Cuando uno va mayor le suceden motivos que, momentáneamente, parecen devolverlo a su juventud. En estos casos, acostumbro a tomarme un respiro y dar marcha atrás en el tiempo como una especie de relax que refresca la memoria, recordando con más detalle el motivo que puso en marcha la máquina de los recuerdos. Ayer, a primera hora, me sucedió esto leyendo en La Voz la información referente a Juan Carlos Rodríguez Cebrián, quien justifica aquello de que de casta le viene al galgo, pues su abuelo fue presidente del Real Club Deportivo: Jesús Cebrián Brizuela, dedicado a la exportación de garbanzos, alubias, ajos y cebollas que embarcaba con destino a la Habana. Jesús Cebrián Brizuela había llegado a la capital coruñesa procedente de Villafranca del Bierzo. Aquí se hizo popular por su acendrado deportivismo y antes de los partidos se le veía en la tribuna de Riazor, siempre rodeado de amigos y disimulando su nerviosismo con un cigarro habano. Fue el presidente que traspasó en 1962 a Amancio al Madrid por 12 millones en metálico y un par de jugadores.

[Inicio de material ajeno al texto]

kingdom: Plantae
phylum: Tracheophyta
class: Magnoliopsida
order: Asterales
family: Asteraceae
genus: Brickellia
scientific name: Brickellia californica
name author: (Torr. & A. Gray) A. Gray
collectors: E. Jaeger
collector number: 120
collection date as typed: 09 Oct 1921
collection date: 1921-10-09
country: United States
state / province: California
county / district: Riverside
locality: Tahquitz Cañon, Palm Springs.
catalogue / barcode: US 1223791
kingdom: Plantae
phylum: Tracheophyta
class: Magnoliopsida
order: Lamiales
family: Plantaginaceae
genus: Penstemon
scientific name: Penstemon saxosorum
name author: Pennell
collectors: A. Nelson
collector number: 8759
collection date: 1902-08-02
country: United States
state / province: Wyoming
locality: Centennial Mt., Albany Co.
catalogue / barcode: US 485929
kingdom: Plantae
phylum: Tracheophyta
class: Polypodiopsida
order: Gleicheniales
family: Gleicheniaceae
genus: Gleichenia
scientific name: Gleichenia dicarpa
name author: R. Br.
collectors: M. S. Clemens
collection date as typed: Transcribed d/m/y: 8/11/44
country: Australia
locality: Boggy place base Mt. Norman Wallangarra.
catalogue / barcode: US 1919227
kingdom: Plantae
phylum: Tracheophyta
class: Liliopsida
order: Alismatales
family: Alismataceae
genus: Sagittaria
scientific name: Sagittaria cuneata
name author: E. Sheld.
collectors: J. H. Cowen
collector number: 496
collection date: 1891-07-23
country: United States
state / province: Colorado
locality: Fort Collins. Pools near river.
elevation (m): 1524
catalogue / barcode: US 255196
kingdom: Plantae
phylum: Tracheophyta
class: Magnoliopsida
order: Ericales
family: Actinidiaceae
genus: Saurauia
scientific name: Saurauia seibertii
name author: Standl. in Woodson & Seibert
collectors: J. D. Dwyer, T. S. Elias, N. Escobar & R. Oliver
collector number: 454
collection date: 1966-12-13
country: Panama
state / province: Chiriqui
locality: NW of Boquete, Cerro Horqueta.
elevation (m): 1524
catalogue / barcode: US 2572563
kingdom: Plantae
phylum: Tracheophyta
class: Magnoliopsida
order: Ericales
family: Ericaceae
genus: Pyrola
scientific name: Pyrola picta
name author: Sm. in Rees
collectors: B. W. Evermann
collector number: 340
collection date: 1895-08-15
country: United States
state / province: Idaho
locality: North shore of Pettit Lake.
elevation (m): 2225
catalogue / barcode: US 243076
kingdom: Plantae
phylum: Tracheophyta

Recuerdo que entonces me dijo: «Ahora voy a pensar en dejar la presidencia del Deportivo, antes de que se gaste este dinero y tenga que volver a poner alguno de mi bolsillo». Y lo dejó un par de años más tarde si bien antes, como él mismo temía, el club gastó el primer millón de pesetas en fichar a Miguel. Y otra cantidad menor por Larraz, quienes no pudieron evitar el descenso. Su nieto, Juan Carlos Rodríguez Cebrián, que ha descartado presentarse a las elecciones a la presidencia del Deportivo, finalmente no va a seguir los pasos de su abuelo.
Como curiosidad, decir que Cebrián Brizuela vivía en la calle de los presidentes, que era Alfredo Vicenti. Coincidieron cuatro presidentes: Enrique Gómez Jiménez, ingeniero jefe de Obras Públicas; Jesús Cebrián Brizuela, exportador; Antonio González Fernández, exfutbolista profesional; y José Iglesias Varela, industrial maderero y minero. Y los cuatro en la misma acera. También estaba José Pereira Revuelta, vicepresidente.